Совершенно выбившийся из сил Стрекоза выбрался на поляну, освещённую солнцем, и рухнул в высокую траву, решив передохнуть и собраться с мыслями. Его терзало чувство голода, но усталость оказалась сильнее, он закрыл глаза и моментально забылся в глубоком сне.
2. Монстера. Continuatio 1
Каменная лестница, ведущая в склеп под землёй, была сырой и скользкой, Стрекоза насчитал 57 ступенек, прежде чем очутился перед дверью, обитой тусклым металлом. Отодвинув запор, он потянул её на себя за массивную ручку: тяжёлая дверь медленно открылась. Внутри было темно, прохладно и необыкновенно сухо. Сухость заключалась и в самом воздухе, заполнявшем просторное помещение с высокими сводами. Мгновенно пересохло во рту, и захотелось пить.

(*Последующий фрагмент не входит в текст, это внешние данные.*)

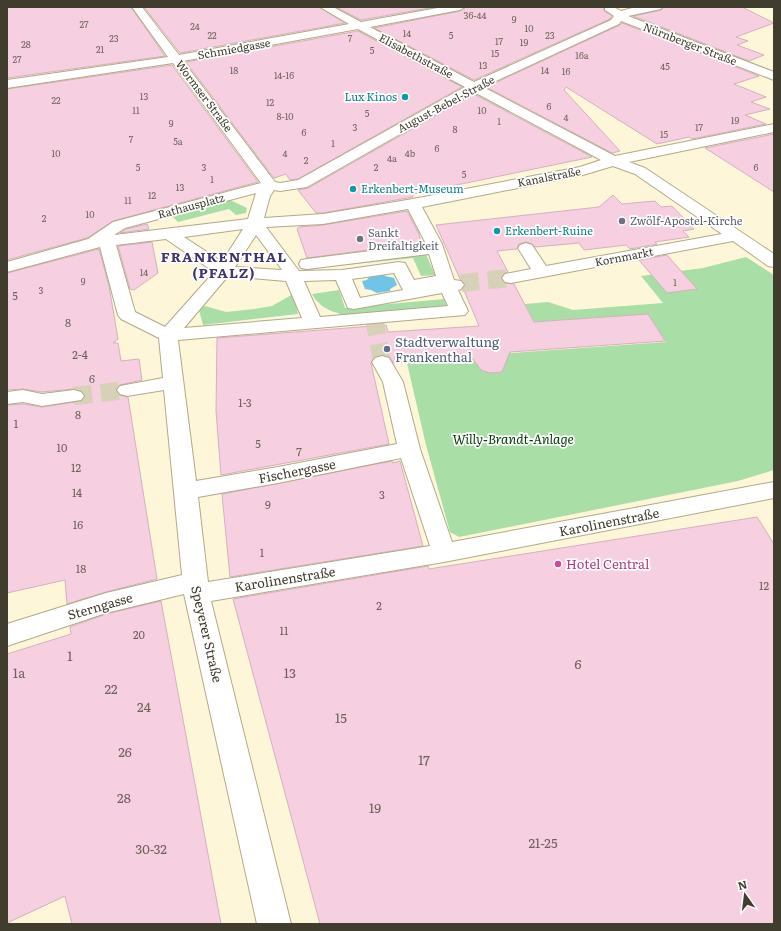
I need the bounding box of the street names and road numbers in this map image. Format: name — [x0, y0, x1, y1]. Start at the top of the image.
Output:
street label: Nürnberger Straße — [641, 18, 740, 68]
street label: Elisabethstraße — [376, 29, 457, 82]
street label: Schmiedgasse — [196, 34, 272, 62]
street label: Wormser Straße — [173, 56, 237, 135]
street label: August-Bebel-Straße — [394, 71, 497, 136]
street label: Kanalstraße — [516, 162, 582, 190]
street label: Rathausplatz — [156, 188, 226, 222]
street label: Kornmarkt — [593, 242, 655, 270]
street label: Fischergasse — [257, 454, 337, 487]
street label: Karolinenstraße — [557, 502, 661, 541]
street label: Karolinenstraße — [233, 561, 337, 596]
street label: Speyerer Straße — [187, 584, 228, 684]
street label: Sterngasse — [65, 587, 135, 624]

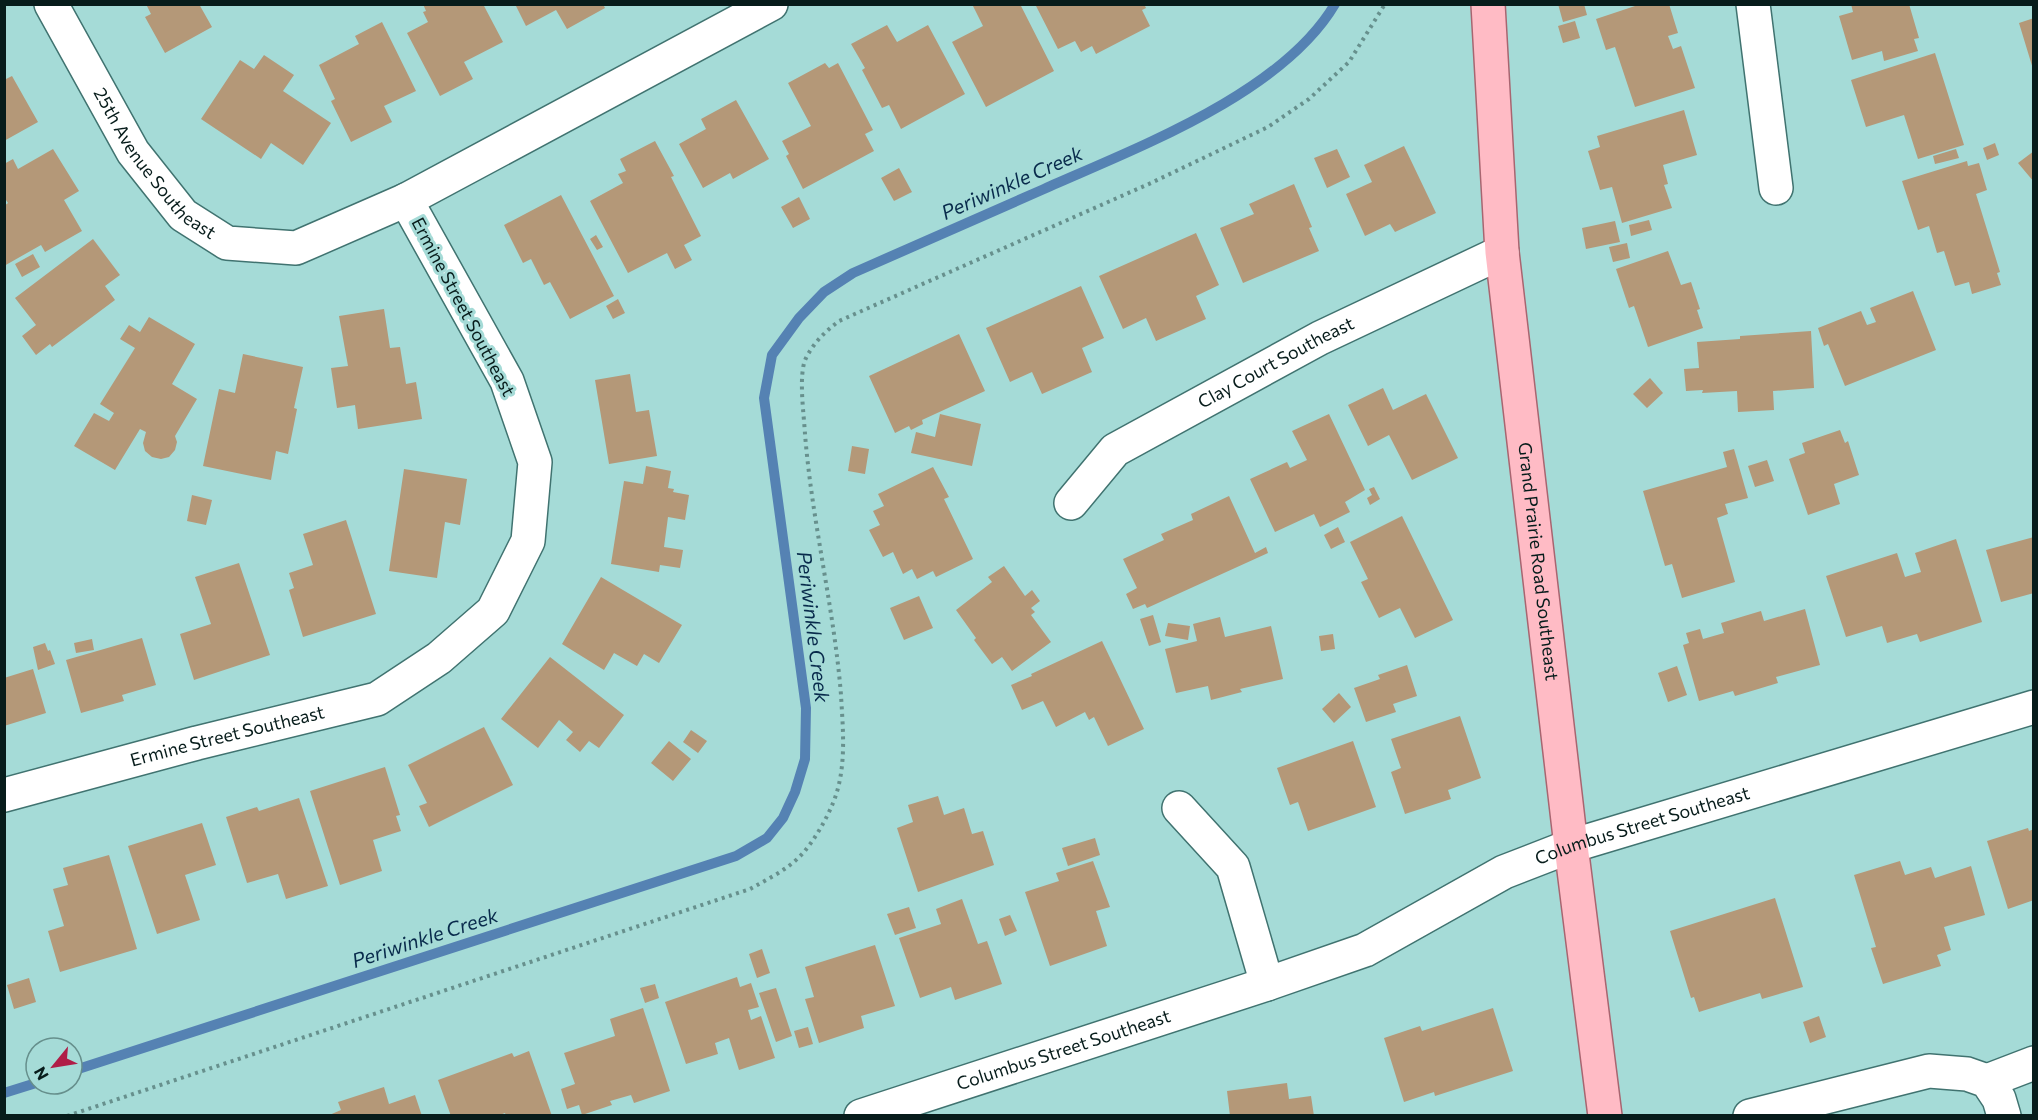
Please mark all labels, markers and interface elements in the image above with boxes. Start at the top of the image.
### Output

В центре склепа на возвышении размещался саркофаг, освещённый таинственным внутренним сиянием. Стрекоза подошёл. Он знал, кто покоится в саркофаге. Это была девушка, в косе которой блестела крупная жемчужина.
− Оми, − позвал Стрекоза, − наконец-то я нашёл тебя. Почему ты не дождалась меня?
Оми открыла глаза, и он заметил, как она бледна. Её тело в простом одеянии конкордийской лучницы казалось прозрачным и лёгким и будто парило над смертным ложем.
− Ты слишком долго шёл ко мне, любимый, − сказала Оми. − Прости, девушки не могут столько ждать. Слишком поздно, чтобы менять что-либо, ты ничего не изменишь вокруг себя, если не изменишься изнутри. Зачем я тебе? Может, ты связывал со мной своё будущее счастье? Если это так, то я не нужна тебе. Отпусти меня и найди счастье в себе самом. Тебе суждено управлять людьми. А они верят только тем, кто умеет быть счастливым.
− А как же ты, Оми? Я не искал счастья для себя одного, а стремился к нашему общему счастью.
− Никто не можешь осчастливить другого человека, пока сам несчастен. Запомни, счастье не приходит по чьей-то доброй воле и не зависит от желания друзей или близких. Счастье − твой собственный выбор. Ты можешь обрести его только в самом себе. И лишь потом оно будет нести свет и тепло другим людям. Как солнце объединяет планеты, так и люди начинают вращаться вокруг человека, излучающего энергию счастливой жизни.
Оми приподнялась, обвила лёгкими руками шею Стрекозы и крепко поцеловала его в губы.
3. Монстера. Continuatio 2
Стрекоза очнулся. И долго лежал на траве, глядя в небо и стараясь запомнить слова возлюбленной.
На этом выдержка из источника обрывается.